- **Data provided**

------------

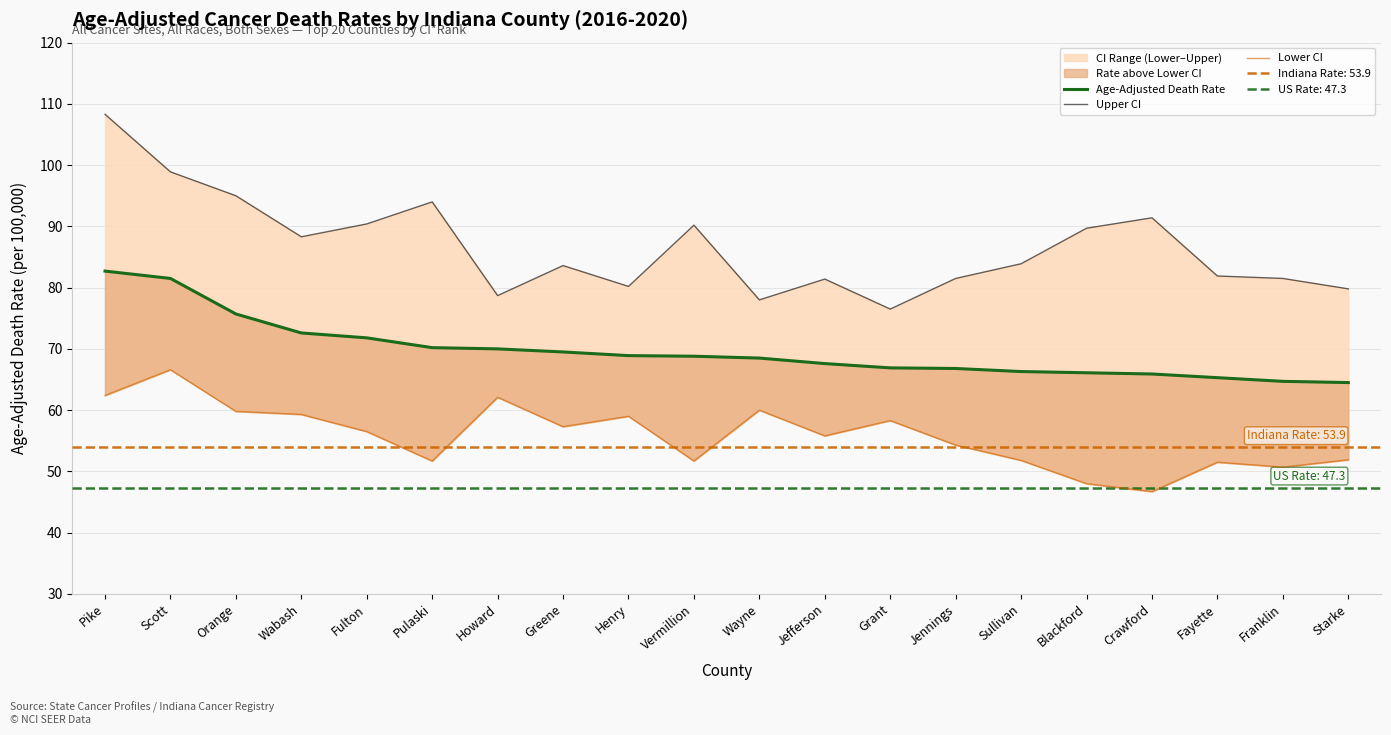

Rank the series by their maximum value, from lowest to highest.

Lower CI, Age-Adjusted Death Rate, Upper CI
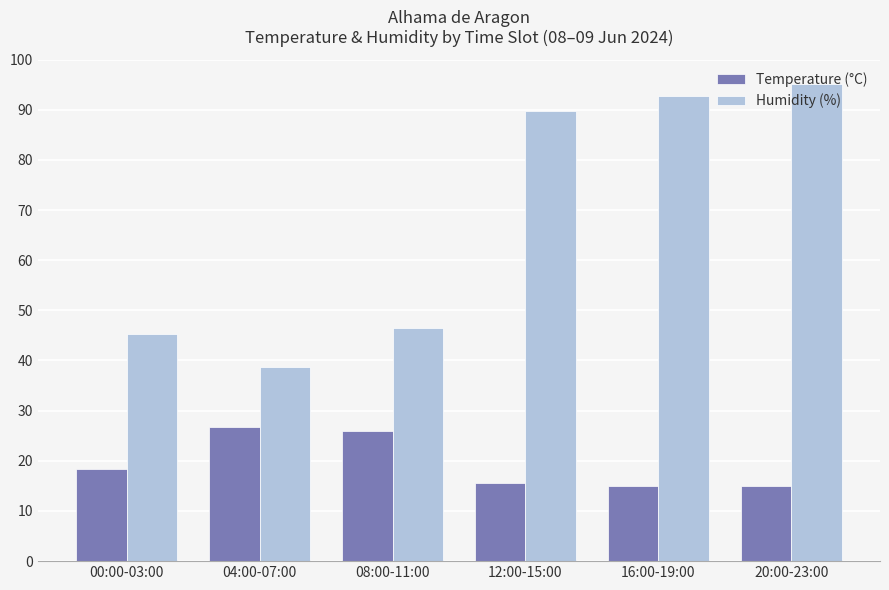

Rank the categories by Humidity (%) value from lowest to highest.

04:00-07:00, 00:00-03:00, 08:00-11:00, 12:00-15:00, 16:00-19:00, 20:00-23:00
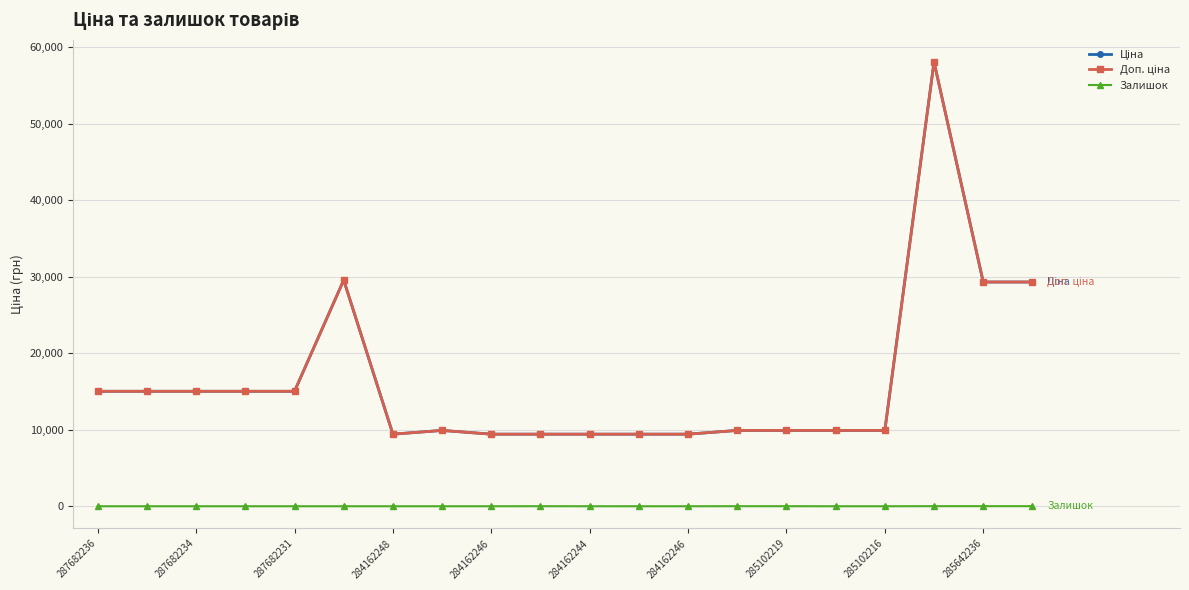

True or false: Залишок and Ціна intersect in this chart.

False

------------

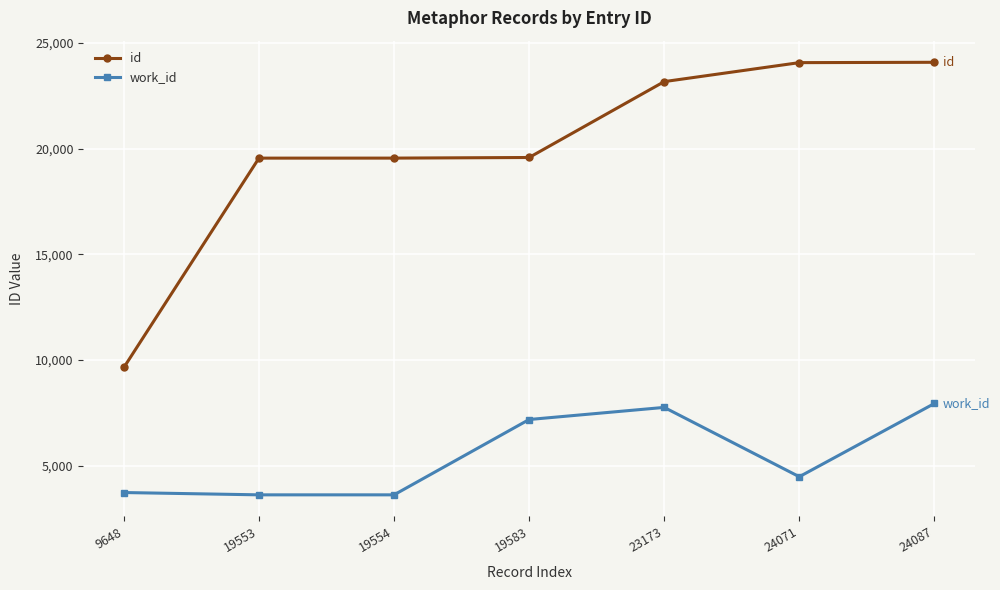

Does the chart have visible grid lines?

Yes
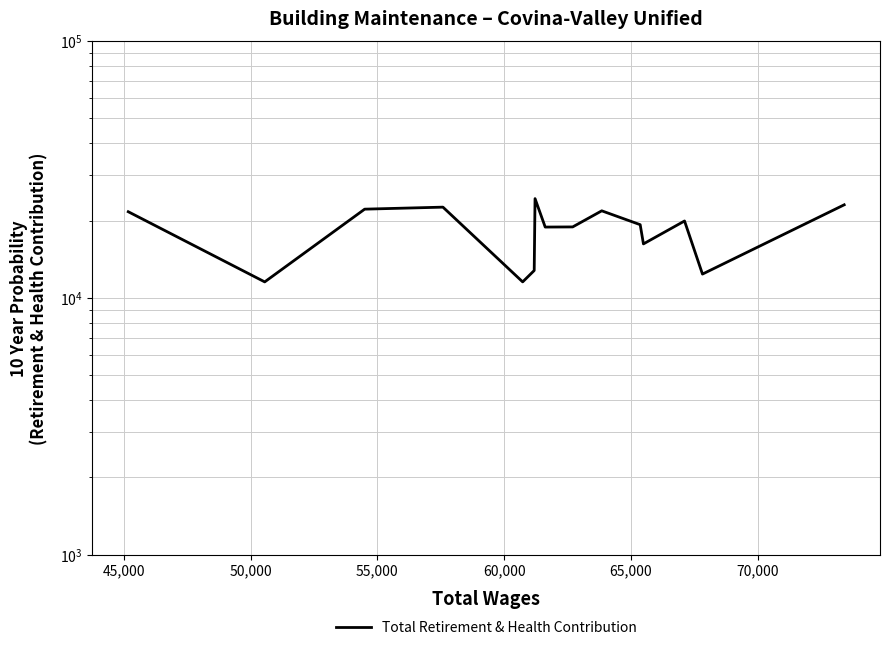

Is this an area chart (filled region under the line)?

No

------------

- **Exercise brief**
Replace every "Rank" with "Order" in the listing, starting at the line that contains "Rank the series" and ending at the line that contains "True or false: Залишок", and leave everything else unchanged. Return only those lines, without the pictures.

- **Your solution**
Order the series by their maximum value, from lowest to highest.

Lower CI, Age-Adjusted Death Rate, Upper CI

Order the categories by Humidity (%) value from lowest to highest.

04:00-07:00, 00:00-03:00, 08:00-11:00, 12:00-15:00, 16:00-19:00, 20:00-23:00

True or false: Залишок and Ціна intersect in this chart.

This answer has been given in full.